Users can generate a data package from a data job. To create a data package, go to the Data management workspace, load the project that you want to create the data package for, and then select Download. This generates a zip file.

Data Management Concepts - Download
Figure: Data Management Concepts - Download

The zip file contains the package header and the manifest. The manifest defines the settings of the data project. The data package can be used to copy the settings of your data project from one environment to another.

Data management platform

By using the data management framework, you can quickly migrate reference, master, and document data from legacy or external systems. It provides features to import data into a staging environment, perform basic data quality services or validation operations on this data, and allow you to validate and cleanse the data.

The data management platform also has features that allow you to map data from input to the target and do pre- and post-processing on data. If you export data, the source is Finance and Operations apps, and if you import data, the target is Finance and Operations apps.

The framework is intended to help you quickly migrate data by using the following features:

  • You can select only the entities you need to migrate.

  • If an import error occurs, you can skip selected records and choose to proceed with the import by using only the good data, opting to then fix and import the bad data later. You will be able to partially continue and use errors to quickly find bad data.

  • You can move data entities straight from one Finance and Operations apps system to another, without having to go through Excel or XML.

  • Data imports can be easily scheduled by using a batch, which offers flexibility when it is required to run. For example, you can migrate customer groups, customers, vendors, and other data entities in the system at any time.
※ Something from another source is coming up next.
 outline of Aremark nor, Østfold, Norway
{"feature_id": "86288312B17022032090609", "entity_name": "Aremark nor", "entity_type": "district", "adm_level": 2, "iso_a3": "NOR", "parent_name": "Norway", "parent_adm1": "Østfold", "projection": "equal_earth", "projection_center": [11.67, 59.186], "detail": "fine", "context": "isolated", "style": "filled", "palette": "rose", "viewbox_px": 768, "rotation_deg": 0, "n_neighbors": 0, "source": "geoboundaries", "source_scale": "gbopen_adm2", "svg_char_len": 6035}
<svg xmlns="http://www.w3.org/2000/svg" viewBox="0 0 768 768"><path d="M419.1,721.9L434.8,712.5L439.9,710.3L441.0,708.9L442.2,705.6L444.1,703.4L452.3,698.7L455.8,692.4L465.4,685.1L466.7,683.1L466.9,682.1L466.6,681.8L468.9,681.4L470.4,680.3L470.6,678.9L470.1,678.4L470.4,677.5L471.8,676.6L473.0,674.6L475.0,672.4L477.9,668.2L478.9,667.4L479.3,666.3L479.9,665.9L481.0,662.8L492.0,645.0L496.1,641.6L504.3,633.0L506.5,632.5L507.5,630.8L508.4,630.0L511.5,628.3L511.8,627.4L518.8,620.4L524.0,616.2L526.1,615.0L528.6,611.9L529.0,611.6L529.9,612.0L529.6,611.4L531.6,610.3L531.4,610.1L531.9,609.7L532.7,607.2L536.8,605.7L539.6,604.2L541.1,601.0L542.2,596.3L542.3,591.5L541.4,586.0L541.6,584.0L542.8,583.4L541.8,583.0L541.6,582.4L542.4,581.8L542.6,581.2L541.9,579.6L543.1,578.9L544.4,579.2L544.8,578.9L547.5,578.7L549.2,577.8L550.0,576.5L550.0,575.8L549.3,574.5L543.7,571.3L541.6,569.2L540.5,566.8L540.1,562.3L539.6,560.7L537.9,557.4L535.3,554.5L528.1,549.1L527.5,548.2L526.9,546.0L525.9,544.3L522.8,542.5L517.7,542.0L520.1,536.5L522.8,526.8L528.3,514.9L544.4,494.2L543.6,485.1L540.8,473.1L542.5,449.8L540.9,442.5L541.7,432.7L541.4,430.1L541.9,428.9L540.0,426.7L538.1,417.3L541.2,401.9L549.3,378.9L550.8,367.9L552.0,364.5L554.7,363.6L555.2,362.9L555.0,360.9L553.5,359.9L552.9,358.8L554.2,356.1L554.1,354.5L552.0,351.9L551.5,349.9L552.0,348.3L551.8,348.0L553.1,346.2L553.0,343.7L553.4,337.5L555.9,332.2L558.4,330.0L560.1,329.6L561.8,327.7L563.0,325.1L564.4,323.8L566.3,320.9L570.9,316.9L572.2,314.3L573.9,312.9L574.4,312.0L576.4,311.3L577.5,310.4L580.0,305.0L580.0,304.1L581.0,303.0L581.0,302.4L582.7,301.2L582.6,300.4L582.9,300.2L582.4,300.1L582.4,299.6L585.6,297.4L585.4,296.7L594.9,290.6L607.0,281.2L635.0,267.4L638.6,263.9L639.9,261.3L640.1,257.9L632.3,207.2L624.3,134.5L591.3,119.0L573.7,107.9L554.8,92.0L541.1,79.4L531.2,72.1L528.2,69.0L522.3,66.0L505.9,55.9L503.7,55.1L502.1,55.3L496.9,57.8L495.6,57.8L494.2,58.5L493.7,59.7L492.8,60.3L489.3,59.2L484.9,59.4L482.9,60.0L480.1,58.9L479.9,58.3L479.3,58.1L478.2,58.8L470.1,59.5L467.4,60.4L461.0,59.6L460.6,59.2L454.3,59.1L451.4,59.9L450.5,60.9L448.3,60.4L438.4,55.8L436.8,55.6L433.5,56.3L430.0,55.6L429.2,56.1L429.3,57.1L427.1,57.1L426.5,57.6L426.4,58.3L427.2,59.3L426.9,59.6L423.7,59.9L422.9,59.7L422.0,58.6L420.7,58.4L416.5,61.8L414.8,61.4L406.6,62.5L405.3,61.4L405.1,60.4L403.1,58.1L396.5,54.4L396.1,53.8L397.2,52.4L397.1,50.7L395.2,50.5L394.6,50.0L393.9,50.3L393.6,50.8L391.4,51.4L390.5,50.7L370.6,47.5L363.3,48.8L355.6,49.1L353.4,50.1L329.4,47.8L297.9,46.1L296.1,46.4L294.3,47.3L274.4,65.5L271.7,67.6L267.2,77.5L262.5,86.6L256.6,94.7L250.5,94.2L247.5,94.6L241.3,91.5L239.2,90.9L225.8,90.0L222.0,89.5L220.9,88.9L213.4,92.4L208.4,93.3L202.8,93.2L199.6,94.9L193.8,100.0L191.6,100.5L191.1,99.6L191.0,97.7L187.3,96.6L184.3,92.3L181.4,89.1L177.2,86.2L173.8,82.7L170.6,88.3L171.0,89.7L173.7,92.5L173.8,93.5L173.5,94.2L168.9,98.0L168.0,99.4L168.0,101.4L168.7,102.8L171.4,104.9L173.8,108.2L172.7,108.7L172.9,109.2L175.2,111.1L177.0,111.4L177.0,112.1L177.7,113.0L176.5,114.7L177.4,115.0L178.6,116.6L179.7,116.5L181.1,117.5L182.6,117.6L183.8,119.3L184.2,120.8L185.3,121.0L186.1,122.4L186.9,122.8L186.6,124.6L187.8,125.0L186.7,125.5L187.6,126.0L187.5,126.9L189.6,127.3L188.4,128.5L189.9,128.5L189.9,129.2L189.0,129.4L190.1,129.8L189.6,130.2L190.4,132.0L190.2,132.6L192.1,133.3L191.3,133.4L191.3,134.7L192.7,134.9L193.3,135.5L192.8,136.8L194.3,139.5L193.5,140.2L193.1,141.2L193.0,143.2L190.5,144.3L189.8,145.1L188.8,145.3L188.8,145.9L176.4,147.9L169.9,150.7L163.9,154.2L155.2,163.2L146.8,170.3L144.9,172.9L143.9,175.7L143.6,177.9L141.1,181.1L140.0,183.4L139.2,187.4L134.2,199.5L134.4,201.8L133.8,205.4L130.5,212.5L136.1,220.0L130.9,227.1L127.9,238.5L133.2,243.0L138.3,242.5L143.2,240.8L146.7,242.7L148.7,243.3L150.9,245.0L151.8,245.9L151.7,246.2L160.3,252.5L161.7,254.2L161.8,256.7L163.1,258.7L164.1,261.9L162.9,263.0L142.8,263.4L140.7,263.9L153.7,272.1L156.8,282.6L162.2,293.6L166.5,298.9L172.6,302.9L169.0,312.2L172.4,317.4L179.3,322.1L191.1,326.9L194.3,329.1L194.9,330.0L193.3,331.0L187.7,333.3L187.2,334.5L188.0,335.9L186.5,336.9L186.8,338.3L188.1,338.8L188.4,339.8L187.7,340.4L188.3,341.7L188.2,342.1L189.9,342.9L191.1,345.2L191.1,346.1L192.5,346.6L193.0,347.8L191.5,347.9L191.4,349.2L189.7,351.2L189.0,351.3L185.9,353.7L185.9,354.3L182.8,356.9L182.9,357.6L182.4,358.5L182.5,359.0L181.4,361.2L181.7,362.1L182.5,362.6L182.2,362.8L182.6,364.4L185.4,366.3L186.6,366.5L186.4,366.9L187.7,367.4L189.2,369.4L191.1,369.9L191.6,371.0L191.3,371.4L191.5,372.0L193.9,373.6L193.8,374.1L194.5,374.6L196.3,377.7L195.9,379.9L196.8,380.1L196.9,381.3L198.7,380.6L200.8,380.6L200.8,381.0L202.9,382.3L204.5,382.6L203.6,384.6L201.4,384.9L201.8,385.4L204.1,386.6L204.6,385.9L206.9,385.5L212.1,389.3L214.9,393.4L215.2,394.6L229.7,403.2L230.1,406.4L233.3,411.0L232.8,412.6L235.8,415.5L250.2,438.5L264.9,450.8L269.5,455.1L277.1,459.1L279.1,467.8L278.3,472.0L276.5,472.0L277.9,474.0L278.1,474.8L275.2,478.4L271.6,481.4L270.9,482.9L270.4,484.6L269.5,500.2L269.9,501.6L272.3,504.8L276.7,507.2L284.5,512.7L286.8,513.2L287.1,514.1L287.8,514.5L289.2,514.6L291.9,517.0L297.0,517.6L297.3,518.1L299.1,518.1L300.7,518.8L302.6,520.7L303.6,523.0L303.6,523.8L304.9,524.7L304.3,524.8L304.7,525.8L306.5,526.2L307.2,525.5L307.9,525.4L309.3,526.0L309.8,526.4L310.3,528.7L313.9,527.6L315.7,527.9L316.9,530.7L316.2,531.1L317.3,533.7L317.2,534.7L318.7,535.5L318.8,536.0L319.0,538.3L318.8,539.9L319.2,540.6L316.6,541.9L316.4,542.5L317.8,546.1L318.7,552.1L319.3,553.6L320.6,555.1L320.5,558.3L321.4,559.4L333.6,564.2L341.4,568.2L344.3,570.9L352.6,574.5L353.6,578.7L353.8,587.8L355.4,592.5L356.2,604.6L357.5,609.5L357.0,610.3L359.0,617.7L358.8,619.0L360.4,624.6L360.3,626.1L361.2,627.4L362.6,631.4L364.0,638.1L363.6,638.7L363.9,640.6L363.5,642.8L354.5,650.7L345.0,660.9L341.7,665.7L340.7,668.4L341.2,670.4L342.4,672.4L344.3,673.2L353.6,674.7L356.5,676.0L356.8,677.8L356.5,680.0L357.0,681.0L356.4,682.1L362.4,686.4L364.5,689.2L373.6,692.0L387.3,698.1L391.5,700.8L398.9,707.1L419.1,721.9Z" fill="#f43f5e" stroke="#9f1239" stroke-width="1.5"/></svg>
The data management framework supports using data entities in the following core data management scenarios:

  • Data migration - You can migrate reference, master, and document data from legacy or external systems.

  • Set up and copy configurations - you can use this to copy configuration between companies or environments and configure processes or modules by using the Lifecycle Services (LCS) environment.

  • Integration - This is used where the real-time service-based integration is needed, or when you need an asynchronous integration. The real-time integration does not have a staging area and is directly processed by the services layer.

Data migration

This is an initial or unplanned data load that is performed manually by using the user interface. The scenarios where one uses this pattern could be when a functional user has some data in a source, such as an Excel workbook that needs to be imported from a legacy system to Finance and Operations apps during data migration.

Data flow

The first step is to load the file from the source to the central storage, such as Azure. Then, the data import/export framework picks up the data from the central storage and then pushes it into the staging tables of Finance and Operations apps. Then from staging, the data is moved to the target by using data entities that have been defined. This flow of data can be done either row-by-row or by using a set base of the data entities for the entire underlying tables for each data entity. The sequence and order in which the target tables will be populated can be controlled by using the sequence entity feature of Finance and Operations apps.